═══ Dataset excerpts ═══

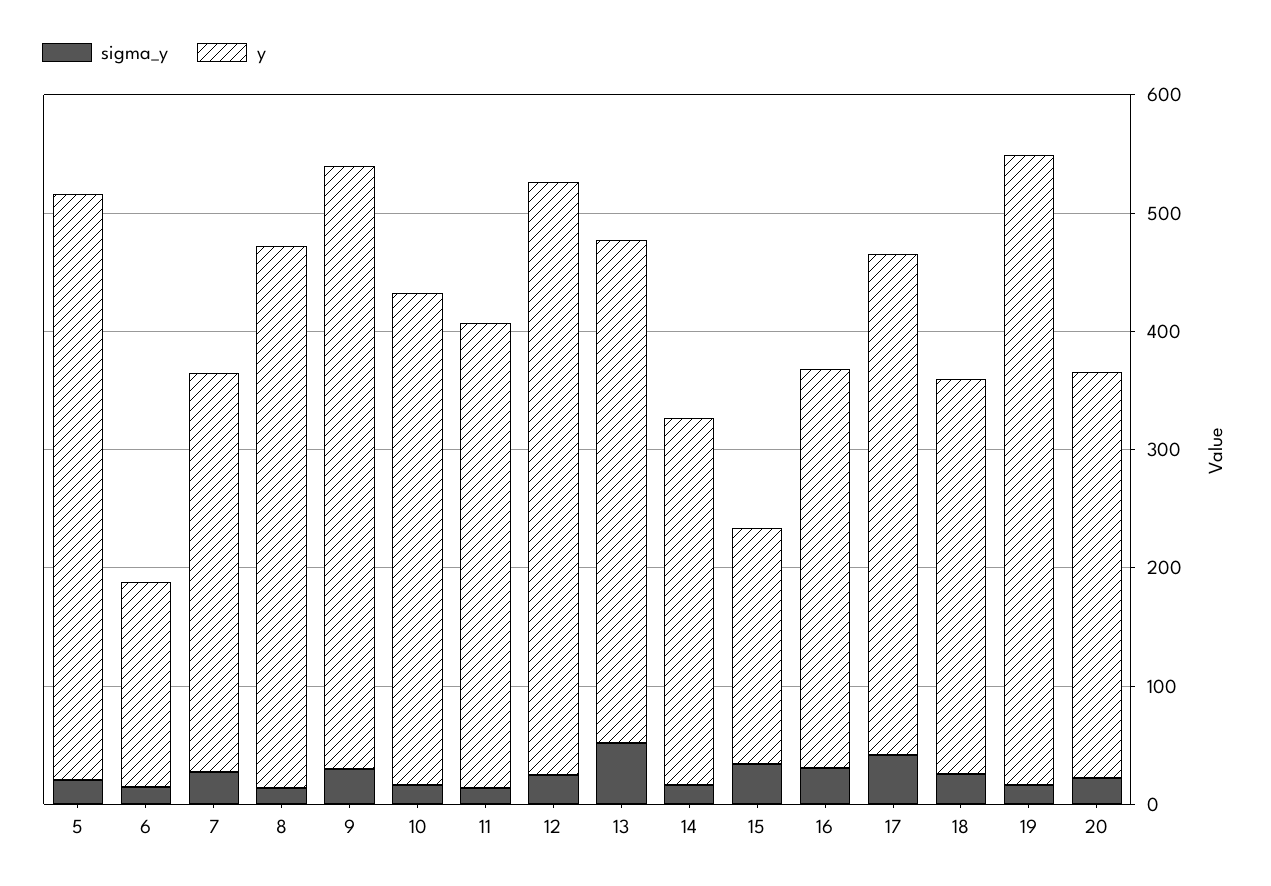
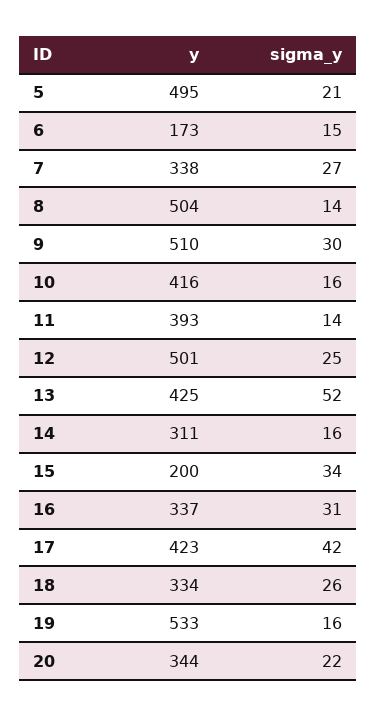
  {
    "sigma_y": {
      "5": 21,
      "6": 15,
      "7": 27,
      "8": 14,
      "9": 30,
      "10": 16,
      "11": 14,
      "12": 25,
      "13": 52,
      "14": 16,
      "15": 34,
      "16": 31,
      "17": 42,
      "18": 26,
      "19": 16,
      "20": 22
    },
    "y": {
      "5": 495,
      "6": 173,
      "7": 338,
-     "8": 460,
+     "8": 504,
      "9": 510,
      "10": 416,
      "11": 393,
      "12": 501,
      "13": 425,
      "14": 311,
      "15": 200,
      "16": 337,
      "17": 423,
      "18": 334,
      "19": 533,
      "20": 344
    }
  }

═══

What is expected:
Transcribe each entry precisely as given, leaving the pictures out.

Completed exercise:
  {
    "sigma_y": {
      "5": 21,
      "6": 15,
      "7": 27,
      "8": 14,
      "9": 30,
      "10": 16,
      "11": 14,
      "12": 25,
      "13": 52,
      "14": 16,
      "15": 34,
      "16": 31,
      "17": 42,
      "18": 26,
      "19": 16,
      "20": 22
    },
    "y": {
      "5": 495,
      "6": 173,
      "7": 338,
-     "8": 460,
+     "8": 504,
      "9": 510,
      "10": 416,
      "11": 393,
      "12": 501,
      "13": 425,
      "14": 311,
      "15": 200,
      "16": 337,
      "17": 423,
      "18": 334,
      "19": 533,
      "20": 344
    }
  }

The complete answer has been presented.